From January 2006 to June 2013, Nicholas was an active member of the Engineering Design Centre at the University of Cambridge. He worked on the EPSRC Grand Challenge Knowledge & Information Management Through-Life (KIM) project, with a key result being the development of a set of principles for through-life management of engineering information, and the software implementation of Design Structure Matrices for the Cambridge Advanced Modeller platform. He was heavily involved in the design and development of the first Inclusive Design Toolkit website. In change management research, Nicholas was part of the NECTISE consortium with BAE Systems, designing and implementing the Change Prediction Method algorithms and visualisations in the Cambridge Advanced Modeller platform. In a joint project with BP and MIT, he conducted research to benchmark existing BP change management policies, providing a set of recommendations for adoption across multiple business units, and analysed historical change data to identify effective indicators for predicting project success and failure. In the EU Framework Programme 7 project, CRESCENDO, led by Airbus, his work focused on applying change prediction techniques to workflows and modelling those design processes within the context of a simulation factory of federated tools and models for next-generation aircraft design. His final piece of research at Cambridge was to develop a set of healthcare readiness levels for assessing the maturity of innovations in healthcare.

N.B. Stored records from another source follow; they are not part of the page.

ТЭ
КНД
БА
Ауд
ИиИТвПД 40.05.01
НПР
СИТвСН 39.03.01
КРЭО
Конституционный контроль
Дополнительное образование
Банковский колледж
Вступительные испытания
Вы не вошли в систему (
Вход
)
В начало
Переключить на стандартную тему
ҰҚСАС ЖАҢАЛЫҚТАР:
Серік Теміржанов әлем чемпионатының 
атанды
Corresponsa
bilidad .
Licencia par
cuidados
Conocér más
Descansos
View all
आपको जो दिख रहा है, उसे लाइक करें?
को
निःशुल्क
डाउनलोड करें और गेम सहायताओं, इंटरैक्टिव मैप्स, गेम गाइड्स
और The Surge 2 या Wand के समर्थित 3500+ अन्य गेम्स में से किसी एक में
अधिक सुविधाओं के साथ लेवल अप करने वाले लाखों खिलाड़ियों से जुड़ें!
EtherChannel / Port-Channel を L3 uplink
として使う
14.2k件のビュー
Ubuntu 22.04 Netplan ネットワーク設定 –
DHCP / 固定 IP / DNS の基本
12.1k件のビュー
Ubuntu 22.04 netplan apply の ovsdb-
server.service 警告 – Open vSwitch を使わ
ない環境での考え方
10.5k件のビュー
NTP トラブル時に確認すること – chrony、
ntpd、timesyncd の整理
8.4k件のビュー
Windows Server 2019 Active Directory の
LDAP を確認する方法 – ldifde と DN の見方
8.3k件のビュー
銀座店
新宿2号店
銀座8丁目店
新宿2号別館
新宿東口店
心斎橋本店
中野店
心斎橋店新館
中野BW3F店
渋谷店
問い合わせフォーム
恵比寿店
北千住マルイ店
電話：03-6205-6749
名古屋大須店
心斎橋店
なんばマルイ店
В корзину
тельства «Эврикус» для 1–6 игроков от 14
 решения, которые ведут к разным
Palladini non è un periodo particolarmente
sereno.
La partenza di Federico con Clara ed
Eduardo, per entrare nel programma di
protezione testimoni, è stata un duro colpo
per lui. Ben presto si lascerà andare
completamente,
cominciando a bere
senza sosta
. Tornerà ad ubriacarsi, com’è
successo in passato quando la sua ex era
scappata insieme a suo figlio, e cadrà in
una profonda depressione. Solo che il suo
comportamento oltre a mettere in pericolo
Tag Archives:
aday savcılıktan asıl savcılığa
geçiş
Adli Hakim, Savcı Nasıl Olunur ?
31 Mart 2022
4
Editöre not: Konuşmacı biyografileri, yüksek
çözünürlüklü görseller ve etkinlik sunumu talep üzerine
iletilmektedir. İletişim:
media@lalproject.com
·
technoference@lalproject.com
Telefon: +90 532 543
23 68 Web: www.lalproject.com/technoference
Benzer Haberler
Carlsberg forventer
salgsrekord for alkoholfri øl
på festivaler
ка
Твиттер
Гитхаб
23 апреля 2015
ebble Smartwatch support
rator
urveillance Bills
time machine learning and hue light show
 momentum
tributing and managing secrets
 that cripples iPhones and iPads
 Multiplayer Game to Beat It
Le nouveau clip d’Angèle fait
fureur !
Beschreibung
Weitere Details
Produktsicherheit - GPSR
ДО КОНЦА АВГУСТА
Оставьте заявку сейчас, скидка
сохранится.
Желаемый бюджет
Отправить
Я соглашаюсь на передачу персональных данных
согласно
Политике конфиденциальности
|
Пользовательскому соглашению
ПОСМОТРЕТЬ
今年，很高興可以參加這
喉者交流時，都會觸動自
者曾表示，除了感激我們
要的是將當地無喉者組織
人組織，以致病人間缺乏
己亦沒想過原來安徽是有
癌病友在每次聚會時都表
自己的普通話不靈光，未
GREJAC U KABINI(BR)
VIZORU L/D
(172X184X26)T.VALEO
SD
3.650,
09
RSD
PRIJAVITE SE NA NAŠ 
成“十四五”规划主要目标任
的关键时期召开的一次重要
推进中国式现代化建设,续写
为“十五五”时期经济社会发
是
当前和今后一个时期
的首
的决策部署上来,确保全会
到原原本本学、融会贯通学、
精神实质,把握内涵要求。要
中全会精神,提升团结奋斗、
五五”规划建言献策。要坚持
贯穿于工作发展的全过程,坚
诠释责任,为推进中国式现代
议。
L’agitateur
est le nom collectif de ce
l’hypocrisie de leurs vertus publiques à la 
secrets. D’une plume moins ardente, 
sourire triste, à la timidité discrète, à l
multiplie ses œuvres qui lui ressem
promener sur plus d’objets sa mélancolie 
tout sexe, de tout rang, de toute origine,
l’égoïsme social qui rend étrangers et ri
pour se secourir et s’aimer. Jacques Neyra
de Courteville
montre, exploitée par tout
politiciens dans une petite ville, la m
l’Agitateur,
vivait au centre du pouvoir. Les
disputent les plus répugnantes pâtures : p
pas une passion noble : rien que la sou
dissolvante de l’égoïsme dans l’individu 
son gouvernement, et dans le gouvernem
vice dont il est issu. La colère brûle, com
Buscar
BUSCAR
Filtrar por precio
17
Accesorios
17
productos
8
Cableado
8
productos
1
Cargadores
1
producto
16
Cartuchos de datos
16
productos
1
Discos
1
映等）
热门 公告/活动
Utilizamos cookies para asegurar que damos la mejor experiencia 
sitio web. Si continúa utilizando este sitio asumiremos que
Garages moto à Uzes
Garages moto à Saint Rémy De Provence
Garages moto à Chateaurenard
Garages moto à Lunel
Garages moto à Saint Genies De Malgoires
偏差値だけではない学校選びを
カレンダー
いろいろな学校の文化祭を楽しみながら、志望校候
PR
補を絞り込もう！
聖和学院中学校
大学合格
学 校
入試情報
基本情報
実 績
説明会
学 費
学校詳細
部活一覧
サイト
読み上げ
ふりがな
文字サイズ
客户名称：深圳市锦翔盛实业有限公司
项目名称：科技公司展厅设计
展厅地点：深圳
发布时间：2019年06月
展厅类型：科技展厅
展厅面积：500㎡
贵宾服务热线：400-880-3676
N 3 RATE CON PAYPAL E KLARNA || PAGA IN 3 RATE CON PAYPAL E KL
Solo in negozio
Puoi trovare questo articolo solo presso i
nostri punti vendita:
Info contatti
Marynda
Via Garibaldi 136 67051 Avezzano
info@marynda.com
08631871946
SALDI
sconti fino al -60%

Nicholas holds a BA in Computer Science and a PhD in Engineering, both from the University of Cambridge. His doctoral thesis was entitled "Knowledge-Based Engineering for the Scanning Electron Microscope".
His publications can be found via ORCID https://orcid.org/0000-0003-0597-0113
Nicholas is a Fellow of the Royal Microscopical Society, a Senior Fellow of the Higher Education Academy, a Fellow of the British Computer Society, a Chartered Engineer, and a Chartered IT Professional.